If everybody reading this would scrounge their medicine cabinet and vouchsafe me a tab or two. Or if only some wealthy patron of the arts would find it in their hearts to mercifully anonymously endow me with the Terminal Sedation that would balm and dose me to a close.
*
*
All I'm asking is that the Academy of American Poets requisition a supply of suicide capsules from its bosses at the C.I.A., and issue one to me. And to other elderly poets who likewise seek a quick demise. The AAP should be ashamed and blamed that it does not offer this most humanitarian of services to the poetry community.



*
(In asserting my civil right to end my life when and as how I choose, I may be transgressing the social norms, which of course poets have never done!

It seems to me that poets especially should appreciate and support this right. I'm not excluding other vocations, sculptors for example could receive such benefits from the Sculptors League, and etcet for every field of endeavor, but I demand that the Poetic Institutions should aid poets particularly in this matter. 

I demand their patronage at this acme of climacteric: they owe me (and needless to say, all other poets like me, we who have overpaid our lives into that metaphorical fund devotionally and are now due our parting pension) that much, they owe me this assisted demise.
This bequeath of death.

I can of course do it via the usual violent methods, but I feel that as a poet I deserve a painless deliverance granted by the Academy of American Poets or the Poetry Society of America or the Poetry Foundation or the Ingram Merrill Foundation or the heiratic Bollingen or similar munificent endowers of poetic endeavor—

Or is it hopeless to expect succor from such evil and corrupt bodies?
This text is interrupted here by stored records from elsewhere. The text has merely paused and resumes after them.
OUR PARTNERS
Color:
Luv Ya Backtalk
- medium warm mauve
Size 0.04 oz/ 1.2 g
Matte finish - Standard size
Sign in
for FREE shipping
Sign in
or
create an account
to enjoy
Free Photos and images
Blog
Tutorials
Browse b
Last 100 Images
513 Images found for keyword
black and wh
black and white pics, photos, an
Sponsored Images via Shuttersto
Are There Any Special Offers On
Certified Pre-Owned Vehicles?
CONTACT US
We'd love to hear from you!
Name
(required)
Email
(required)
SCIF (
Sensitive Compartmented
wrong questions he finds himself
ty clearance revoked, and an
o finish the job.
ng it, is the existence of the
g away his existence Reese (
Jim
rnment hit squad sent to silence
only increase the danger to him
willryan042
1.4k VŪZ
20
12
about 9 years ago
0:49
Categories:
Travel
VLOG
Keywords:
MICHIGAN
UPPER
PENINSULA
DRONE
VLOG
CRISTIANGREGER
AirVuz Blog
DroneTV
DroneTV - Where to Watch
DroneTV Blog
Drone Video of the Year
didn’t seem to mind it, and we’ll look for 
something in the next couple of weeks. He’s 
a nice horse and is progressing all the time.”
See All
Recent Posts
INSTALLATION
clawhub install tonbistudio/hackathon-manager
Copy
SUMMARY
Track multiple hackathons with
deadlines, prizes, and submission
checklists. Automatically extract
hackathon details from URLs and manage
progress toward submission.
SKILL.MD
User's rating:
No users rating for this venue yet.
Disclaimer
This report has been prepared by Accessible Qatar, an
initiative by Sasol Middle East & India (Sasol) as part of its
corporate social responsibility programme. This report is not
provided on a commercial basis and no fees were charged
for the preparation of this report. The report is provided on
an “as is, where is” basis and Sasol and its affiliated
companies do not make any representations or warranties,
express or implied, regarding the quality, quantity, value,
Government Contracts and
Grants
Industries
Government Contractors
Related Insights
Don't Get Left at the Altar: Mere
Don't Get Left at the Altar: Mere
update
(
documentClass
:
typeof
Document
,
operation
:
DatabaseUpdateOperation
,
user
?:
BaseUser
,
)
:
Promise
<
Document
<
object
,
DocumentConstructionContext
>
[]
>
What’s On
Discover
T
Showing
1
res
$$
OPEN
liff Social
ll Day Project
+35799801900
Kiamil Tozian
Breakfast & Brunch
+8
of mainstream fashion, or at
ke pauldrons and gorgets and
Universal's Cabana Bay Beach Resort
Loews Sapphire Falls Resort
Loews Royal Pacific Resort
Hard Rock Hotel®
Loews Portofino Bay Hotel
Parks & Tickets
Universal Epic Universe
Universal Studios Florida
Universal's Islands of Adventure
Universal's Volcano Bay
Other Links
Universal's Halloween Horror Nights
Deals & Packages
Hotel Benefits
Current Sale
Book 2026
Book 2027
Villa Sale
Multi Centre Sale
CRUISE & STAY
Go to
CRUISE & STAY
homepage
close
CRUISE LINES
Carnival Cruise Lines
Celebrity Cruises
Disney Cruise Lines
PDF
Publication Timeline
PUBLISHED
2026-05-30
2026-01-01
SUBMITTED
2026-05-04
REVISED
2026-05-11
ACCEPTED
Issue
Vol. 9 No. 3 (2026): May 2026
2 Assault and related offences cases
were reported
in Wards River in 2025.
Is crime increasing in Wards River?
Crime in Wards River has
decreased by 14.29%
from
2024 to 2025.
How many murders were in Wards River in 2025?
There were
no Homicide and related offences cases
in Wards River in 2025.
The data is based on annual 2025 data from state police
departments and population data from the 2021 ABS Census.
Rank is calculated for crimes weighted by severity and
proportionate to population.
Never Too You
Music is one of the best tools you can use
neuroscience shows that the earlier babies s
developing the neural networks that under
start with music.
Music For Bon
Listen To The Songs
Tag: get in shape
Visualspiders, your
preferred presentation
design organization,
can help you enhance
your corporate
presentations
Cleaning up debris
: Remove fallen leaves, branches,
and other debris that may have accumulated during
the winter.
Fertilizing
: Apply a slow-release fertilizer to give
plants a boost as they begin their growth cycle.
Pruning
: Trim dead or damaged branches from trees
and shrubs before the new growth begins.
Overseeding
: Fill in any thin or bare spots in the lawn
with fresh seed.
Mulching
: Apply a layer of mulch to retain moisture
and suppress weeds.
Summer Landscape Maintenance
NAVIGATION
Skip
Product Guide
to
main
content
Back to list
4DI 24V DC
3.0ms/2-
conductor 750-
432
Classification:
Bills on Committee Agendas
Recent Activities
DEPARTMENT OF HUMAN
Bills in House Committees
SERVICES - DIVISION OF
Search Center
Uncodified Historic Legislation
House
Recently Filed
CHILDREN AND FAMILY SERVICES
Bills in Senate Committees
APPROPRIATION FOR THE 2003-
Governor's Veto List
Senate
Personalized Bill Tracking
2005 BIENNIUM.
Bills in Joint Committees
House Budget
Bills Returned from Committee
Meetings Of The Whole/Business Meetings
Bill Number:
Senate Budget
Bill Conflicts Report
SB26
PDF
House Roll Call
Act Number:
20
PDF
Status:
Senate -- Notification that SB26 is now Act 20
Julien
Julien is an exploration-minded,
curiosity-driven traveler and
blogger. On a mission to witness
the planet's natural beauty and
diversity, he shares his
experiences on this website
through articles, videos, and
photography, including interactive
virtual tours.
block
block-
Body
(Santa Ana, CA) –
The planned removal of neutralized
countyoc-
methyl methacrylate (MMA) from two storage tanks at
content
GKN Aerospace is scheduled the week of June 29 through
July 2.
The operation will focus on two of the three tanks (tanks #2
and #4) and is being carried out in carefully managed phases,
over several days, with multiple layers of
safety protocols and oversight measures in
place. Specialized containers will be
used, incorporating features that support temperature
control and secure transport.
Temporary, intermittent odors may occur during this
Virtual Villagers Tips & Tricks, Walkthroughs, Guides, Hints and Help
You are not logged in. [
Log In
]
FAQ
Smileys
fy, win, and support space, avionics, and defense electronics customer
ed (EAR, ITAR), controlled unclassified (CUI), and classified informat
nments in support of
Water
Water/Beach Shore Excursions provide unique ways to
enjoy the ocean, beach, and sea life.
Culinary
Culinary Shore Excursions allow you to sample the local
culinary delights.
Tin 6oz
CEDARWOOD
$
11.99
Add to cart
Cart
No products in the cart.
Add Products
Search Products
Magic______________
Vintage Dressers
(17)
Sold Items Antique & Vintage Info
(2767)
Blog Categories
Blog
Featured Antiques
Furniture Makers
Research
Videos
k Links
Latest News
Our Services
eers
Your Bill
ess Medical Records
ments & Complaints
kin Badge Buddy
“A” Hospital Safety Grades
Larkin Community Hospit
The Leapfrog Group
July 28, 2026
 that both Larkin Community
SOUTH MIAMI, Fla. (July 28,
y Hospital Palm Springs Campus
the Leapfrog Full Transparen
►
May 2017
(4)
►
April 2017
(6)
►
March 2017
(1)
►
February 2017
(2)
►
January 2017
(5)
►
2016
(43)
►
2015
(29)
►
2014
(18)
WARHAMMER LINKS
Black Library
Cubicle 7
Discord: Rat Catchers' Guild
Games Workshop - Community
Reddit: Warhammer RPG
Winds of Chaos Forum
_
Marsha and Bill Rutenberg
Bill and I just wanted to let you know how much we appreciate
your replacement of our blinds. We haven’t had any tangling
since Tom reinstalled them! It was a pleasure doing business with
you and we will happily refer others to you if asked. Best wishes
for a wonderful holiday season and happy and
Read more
Must poets form their own self-help groups, auto-euthanistic societies. If those malevolent cabals listed above will not help poets in this quest, must I turn to poets themselves and beg for their individual or collective mercies . . .
I can attend poetry readings with a sign around my neck asking for contributions of the right prescription strength . . . I can write pleas to famous poets begging them to scrape their medicine cabinets for a bolus of panacea, a perk of peace ...

Yes it would be useless of me to protest picket the offices of the Academy of American Poets et al, though I will continue to proclaim that they are in arrears to me, that they are obligated to accord me this compensatory quittance in return for my lifetime of service.)